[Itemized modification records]
-------------------------

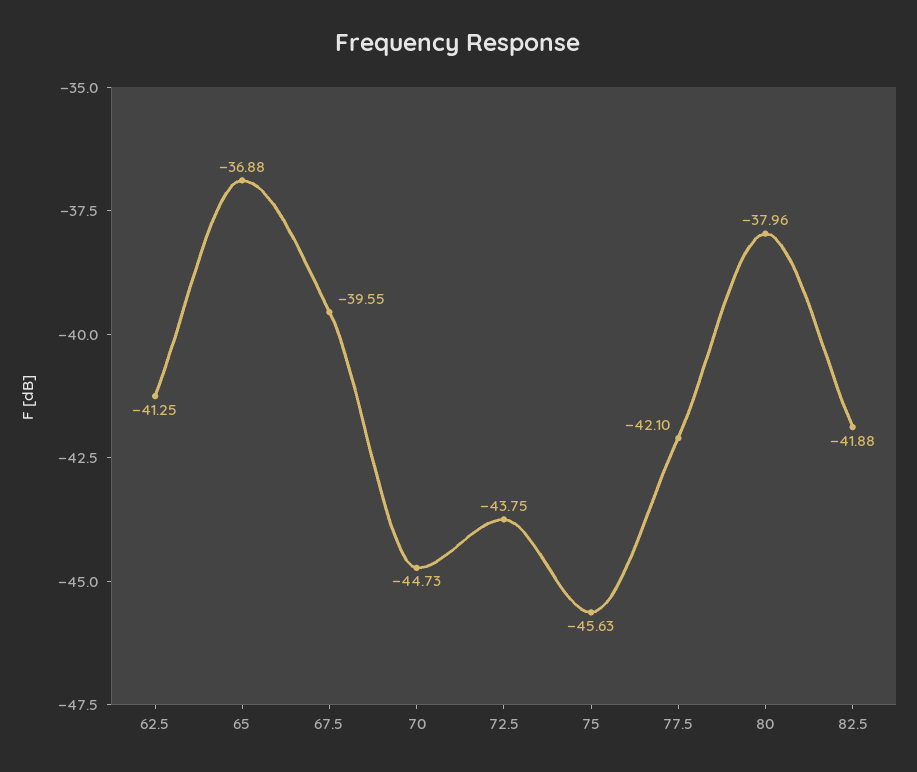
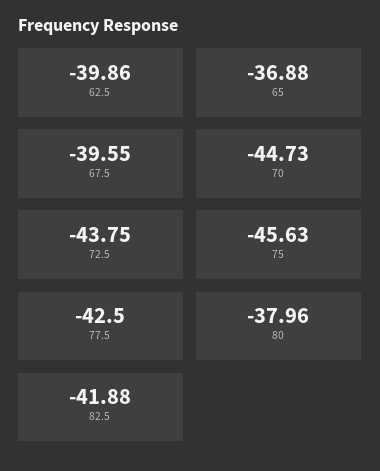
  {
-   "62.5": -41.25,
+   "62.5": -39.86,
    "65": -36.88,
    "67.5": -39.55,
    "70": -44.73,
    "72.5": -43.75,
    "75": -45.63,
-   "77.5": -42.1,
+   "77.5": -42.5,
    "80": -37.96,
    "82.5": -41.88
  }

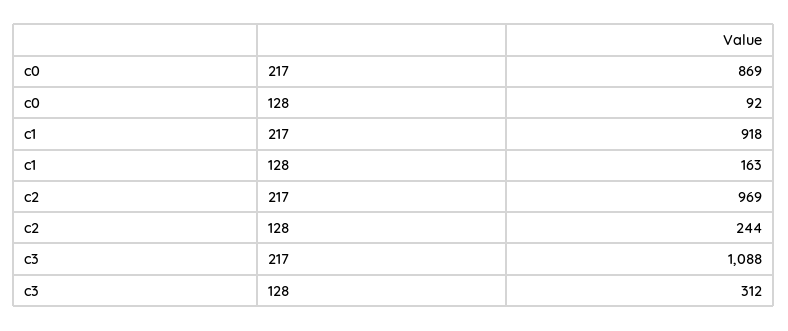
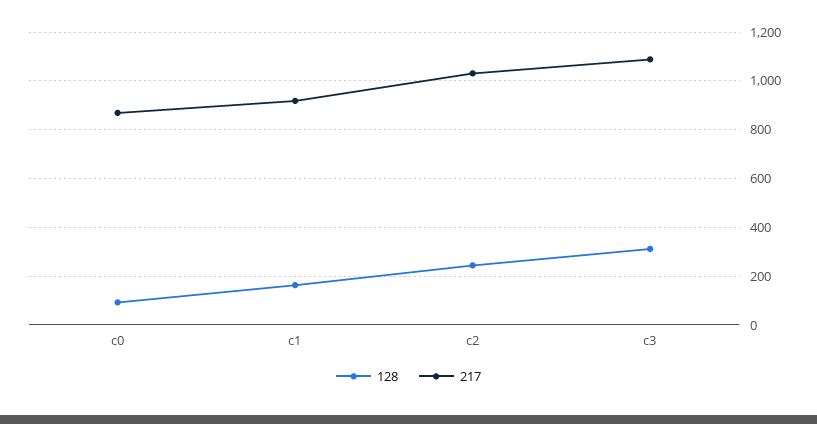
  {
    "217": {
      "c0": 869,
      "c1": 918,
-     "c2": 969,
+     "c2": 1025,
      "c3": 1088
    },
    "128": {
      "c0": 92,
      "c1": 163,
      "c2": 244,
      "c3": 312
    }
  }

-------------------------

▶ _Exercise objective_: All entries above are to be restated exactly, with every image omitted.

▶ _Completed exercise_:
  {
-   "62.5": -41.25,
+   "62.5": -39.86,
    "65": -36.88,
    "67.5": -39.55,
    "70": -44.73,
    "72.5": -43.75,
    "75": -45.63,
-   "77.5": -42.1,
+   "77.5": -42.5,
    "80": -37.96,
    "82.5": -41.88
  }

  {
    "217": {
      "c0": 869,
      "c1": 918,
-     "c2": 969,
+     "c2": 1025,
      "c3": 1088
    },
    "128": {
      "c0": 92,
      "c1": 163,
      "c2": 244,
      "c3": 312
    }
  }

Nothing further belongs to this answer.